Tidak mau kalah, sang istri naik pitam, "Kamu pikir saya betah tinggal di rumah kecil gini?! Kamu pikir saya nggak capek bersihin rumah sendirian?! Kamu pikir saya sanggup jalanin ini semua sama kamu?! Memangnya kamu pikir saya ini pembantu?! Iya?!"

"Saya enggak pernah meminta kamu untuk bersihin rumah! Saya nggak pernah meminta kamu tinggal sama saya! Dan saya nggak pernah meminta kamu untuk menikah dengan saya! Kalo bukan karena orangtua kamu maksa saya tanggung jawab, saya nggak akan tanggung jawab!"

"Kurang ajar! Setelah kamu masukin burung kamu seenaknya, dan setelah kamu tinggalkan benih di rahim saya tanpa ikatan pernikahan, kamu berani bilang begitu?!"

Si Kurus memang anak yang tidak diinginkan. Ia tercipta dari kesalahan kedua orangtuanya. Ia hadir saat nafsu dari keduanya menggebu-gebu, ingin merasakan nikmatnya menyatu dan berolahraga tanpa perlu kemana-mana. Bahkan statusnya sebagai anak haram sudah menyebar dan terdengar di telinga tetangga hingga para siswa dan guru di sekolahnya. Ayahnya yang pengangguran hanya bisa menafkahi dirinya dengan kerja serabutan, tidak jarang si Kurus melihat ayahnya sedang menjadi kuli bangunan, kuli angkut barang, dan tukang parkir di daerah Cisalak. Sedangkan ibunya hanya pembuka jasa cuci baju keliling, bahkan si Kurus pernah melihat ibunya sedang mencuci seragam milik salah satu siswa sekolahnya.

Si Kurus tidak akan menjalani hidup dalam kemiskinan jikasanya ibunya tidak diusir oleh keluarganya. Setelah ayah dari ibunya mengetahui bahwa anak tunggalnya hamil saat usainya baru menginjak 19 tahun, sang ayah yang memiliki posisi khusus di mata para ulama memaksa ayah si Kurus untuk menikahi anaknya. Ia menduga, dengan memaksa ayah si Kurus menikahi anaknya, berita-berita busuk tentang anaknya akan berhenti dan berguguran, namun dugaannya salah. Ia malah dicap sebagai ayah yang buruk dan tidak becus mendidik anak, bahkan dirinya diguncingkan oleh orang-orang berjubah putih dengan bhewok yang lebat.

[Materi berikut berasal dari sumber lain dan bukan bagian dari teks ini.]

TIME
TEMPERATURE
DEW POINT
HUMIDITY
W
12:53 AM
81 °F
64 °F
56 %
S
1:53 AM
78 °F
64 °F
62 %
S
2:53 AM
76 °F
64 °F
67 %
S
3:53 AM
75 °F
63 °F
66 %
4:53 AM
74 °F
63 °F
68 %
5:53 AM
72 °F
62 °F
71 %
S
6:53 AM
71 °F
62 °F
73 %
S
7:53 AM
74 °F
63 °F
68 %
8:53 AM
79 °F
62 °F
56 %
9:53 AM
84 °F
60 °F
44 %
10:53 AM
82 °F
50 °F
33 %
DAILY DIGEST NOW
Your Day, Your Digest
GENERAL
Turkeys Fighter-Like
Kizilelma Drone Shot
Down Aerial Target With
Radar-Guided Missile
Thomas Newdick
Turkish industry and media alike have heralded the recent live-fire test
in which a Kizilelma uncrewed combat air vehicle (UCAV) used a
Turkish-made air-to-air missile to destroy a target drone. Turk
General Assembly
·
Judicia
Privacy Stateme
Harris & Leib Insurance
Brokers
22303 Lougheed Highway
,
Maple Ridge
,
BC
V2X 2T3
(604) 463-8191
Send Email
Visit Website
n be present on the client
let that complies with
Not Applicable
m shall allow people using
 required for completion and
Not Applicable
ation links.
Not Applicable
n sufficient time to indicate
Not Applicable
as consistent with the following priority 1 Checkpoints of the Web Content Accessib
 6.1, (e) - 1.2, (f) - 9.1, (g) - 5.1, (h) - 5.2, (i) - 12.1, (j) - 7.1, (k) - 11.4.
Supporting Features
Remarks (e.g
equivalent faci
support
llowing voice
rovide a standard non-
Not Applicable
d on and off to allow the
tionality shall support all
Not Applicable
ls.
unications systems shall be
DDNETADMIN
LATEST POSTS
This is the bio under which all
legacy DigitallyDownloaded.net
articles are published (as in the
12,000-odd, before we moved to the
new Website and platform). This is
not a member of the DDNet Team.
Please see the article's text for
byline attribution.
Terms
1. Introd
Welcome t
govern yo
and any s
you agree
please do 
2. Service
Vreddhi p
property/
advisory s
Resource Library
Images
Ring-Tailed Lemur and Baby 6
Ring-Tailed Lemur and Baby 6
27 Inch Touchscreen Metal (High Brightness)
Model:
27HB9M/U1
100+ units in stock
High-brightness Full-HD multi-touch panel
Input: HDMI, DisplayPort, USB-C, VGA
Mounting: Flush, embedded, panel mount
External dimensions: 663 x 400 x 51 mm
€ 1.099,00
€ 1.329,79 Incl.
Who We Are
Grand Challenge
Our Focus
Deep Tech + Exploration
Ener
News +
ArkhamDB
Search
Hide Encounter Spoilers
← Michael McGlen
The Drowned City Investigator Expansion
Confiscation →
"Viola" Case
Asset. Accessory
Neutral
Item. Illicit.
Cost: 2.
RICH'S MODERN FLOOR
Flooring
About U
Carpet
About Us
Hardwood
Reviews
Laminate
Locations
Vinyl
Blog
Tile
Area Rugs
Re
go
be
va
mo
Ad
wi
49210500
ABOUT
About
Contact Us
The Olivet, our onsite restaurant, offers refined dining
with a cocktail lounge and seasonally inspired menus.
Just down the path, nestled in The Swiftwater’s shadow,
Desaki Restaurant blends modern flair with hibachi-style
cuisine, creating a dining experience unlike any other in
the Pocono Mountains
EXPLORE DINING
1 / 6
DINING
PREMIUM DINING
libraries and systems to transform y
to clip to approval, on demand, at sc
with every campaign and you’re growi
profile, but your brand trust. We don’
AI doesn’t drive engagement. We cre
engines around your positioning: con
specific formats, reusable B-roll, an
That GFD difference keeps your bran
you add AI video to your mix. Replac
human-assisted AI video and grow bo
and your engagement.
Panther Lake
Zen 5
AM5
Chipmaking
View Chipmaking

Merasa gagal, sang ayah mengusir putrinya dan memintanya untuk tidak kembali lagi ke rumah ini karena rumah ini tidak pantas diinjak oleh perempuan kotor. Ayah si Kurus yang hidup sendirian karena kedua orangtuanya telah meninggal terlindas kereta api di stasiun Pondok Cina menghela napas berat dan berusaha menerima keadaan. Ia pun mengajak istrinya untuk mencari tempat tinggal, hingga berakhirlah langkahnya di rumah kecil ini, rumah yang tengah menjadi asal suara teriakan dan umpatan itu.

Setelah hampir 30 menit telinganya panas, si Kurus tidak lagi mendengar keributan di luar kamarnya. Namun ia bisa pastikan ia mendengar bantingan pintu yang keras, menandakan ayahnya pergi dari rumah, kebiasaan yangs sering ia lakukan saat rumah terasa gerah. Dan beberapa detik kemudian si Kurus memejamkan mata dan memasang kembali telinganya untuk menangkap tangis sunyi ibunya.